Interpretation: From the above table, it can be seen that all the expected counts are greater than 5. Therefore, it can be concluded that chi-square test can be used safely.

(d)

Section 1:

To determine

The null and alternate hypothesis.

Answer to Problem 29RE

Solution: The null and alternate hypothesis is as follows:

$\begin{array}{c}{H}_0:\left(\begin{array}{l}\text{There is no relationship between the}\\ \text{members complaining and leaving HMO}\end{array}\right)\\ H_1:\left(\begin{array}{l}\text{There is a relationship between the}\\ \text{members complaining and leaving HMO}\end{array}\right)\end{array}$

Explanation of Solution

The Null hypothesis states that there is no difference or relationship between any two factors, whereas the alternate hypothesis suggests that there is a significant relationship between the two factors.

Section 2:

To determine

To find: The degrees of freedom of the test.

Answer to Problem 29RE

Solution: The degrees of freedom is 2.

Explanation of Solution

Calculation:

Compute the degree of freedom as follows:

$\begin{array}{c}\text{Degrees of freedom}=(\text{Number of rows}-1)\times (Numberofcolumns-1)\\ =(2-1)\times (3-1)\\ =2\end{array}$

Therefore, it can be concluded that the degrees of freedom of the test are 2.

Section 3:

To Test: The significance of the chi-square test statistic.

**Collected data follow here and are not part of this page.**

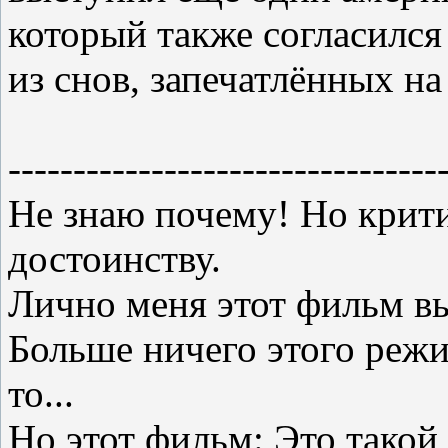
который также согласился
из снов, запечатлённых на
---------------------------------
Не знаю почему! Но крити
достоинству.
Лично меня этот фильм вы
Больше ничего этого режи
то...
Но этот фильм: Это такой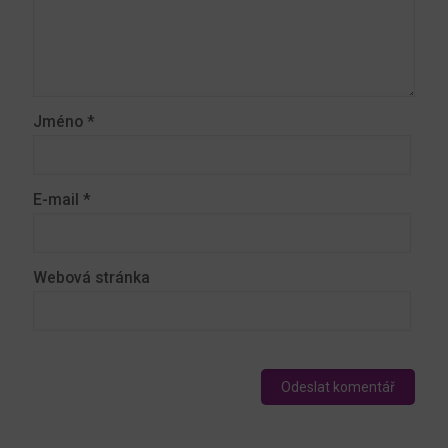
Jméno
*
E-mail
*
Webová stránka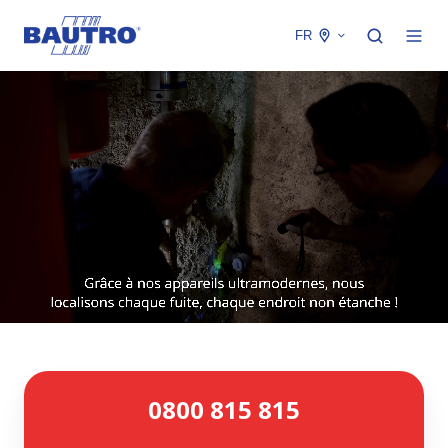
FR
0800
0800 815 815
815
815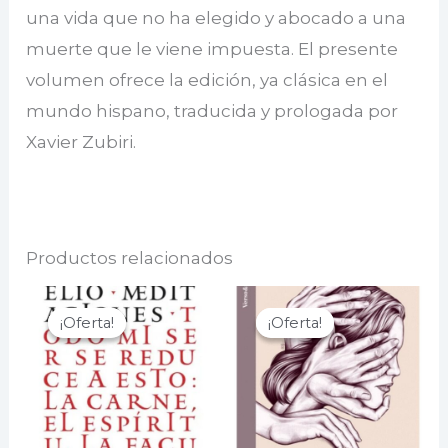
una vida que no ha elegido y abocado a una
muerte que le viene impuesta. El presente
volumen ofrece la edición, ya clásica en el
mundo hispano, traducida y prologada por
Xavier Zubiri.
Productos relacionados
¡Oferta!
¡Oferta!
¡Oferta!
¡Oferta!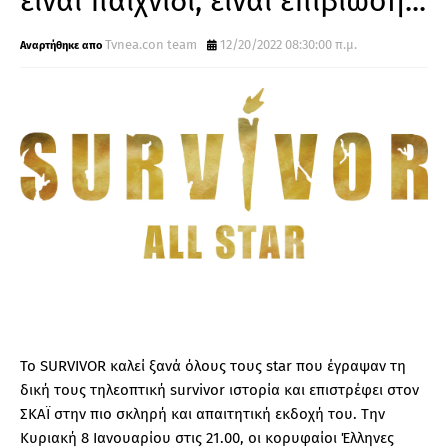
είναι παιχνίδι, είναι επιβίωση...
Tvnea.con team
12/20/2022 08:30:00 π.μ.
Το SURVIVOR καλεί ξανά όλους τους star που έγραψαν τη
δική τους τηλεοπτική survivor ιστορία και επιστρέφει στον
ΣΚΑΪ στην πιο σκληρή και απαιτητική εκδοχή του. Την
Κυριακή 8 Ιανουαρίου στις 21.00, οι κορυφαίοι Έλληνες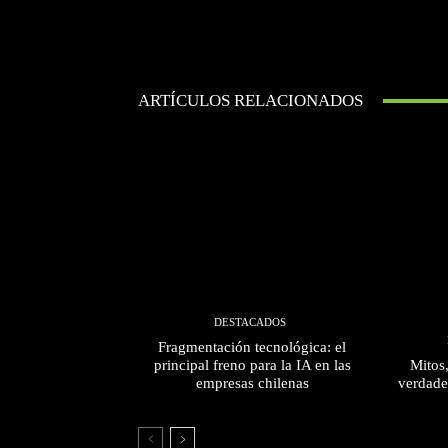
ARTÍCULOS RELACIONADOS
DESTACADOS
Fragmentación tecnológica: el
principal freno para la IA en las
Mitos
empresas chilenas
verdade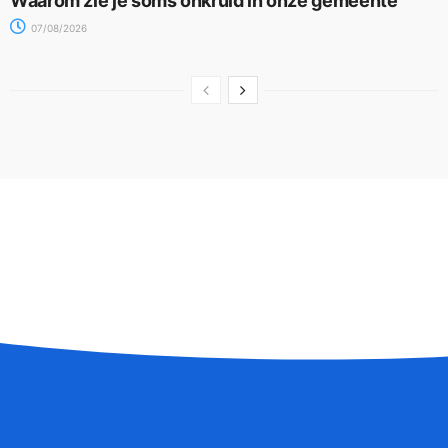
Waarom zie je soms onkruid in onze gemeente
07/08/2026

Solution: Yes, the result is significant.

Explanation:

Calculation:

The ${\chi }^2$ statistic is provided as 31.765. The degrees of freedom obtained in section 2 of part (d) is 2. The critical value of the chi-square statistic at 2 degrees of freedom is 5.991. As the provided test statistic value is greater than the critical value so the null hypothesis will be rejected at 5% level of significance.

Conclusion:

Since, the null hypothesis is rejected, it can be concluded that the test is significant.

Section 4:

To explain: The relationship between complaints and people leaving HMO.

Solution: There is a significant relationship between complaints and people leaving HMO.

Explanation: The null and alternate hypothesis stated in section 1 of part (d) is as follows:

$\begin{array}{c}{H}_0:\left(\begin{array}{l}\text{There is no relationship between the}\\ \text{members complaining and leaving HMO}\end{array}\right)\\ H_1:\left(\begin{array}{l}\text{There is a relationship between the}\\ \text{members complaining and leaving HMO}\end{array}\right)\end{array}$

In addition, according to the results in section 3 of part (d), the null hypothesis was rejected.

Since the null hypothesis is rejected, it can be stated that it is wrong to say that there is no relationship between members complaining and leaving HMO.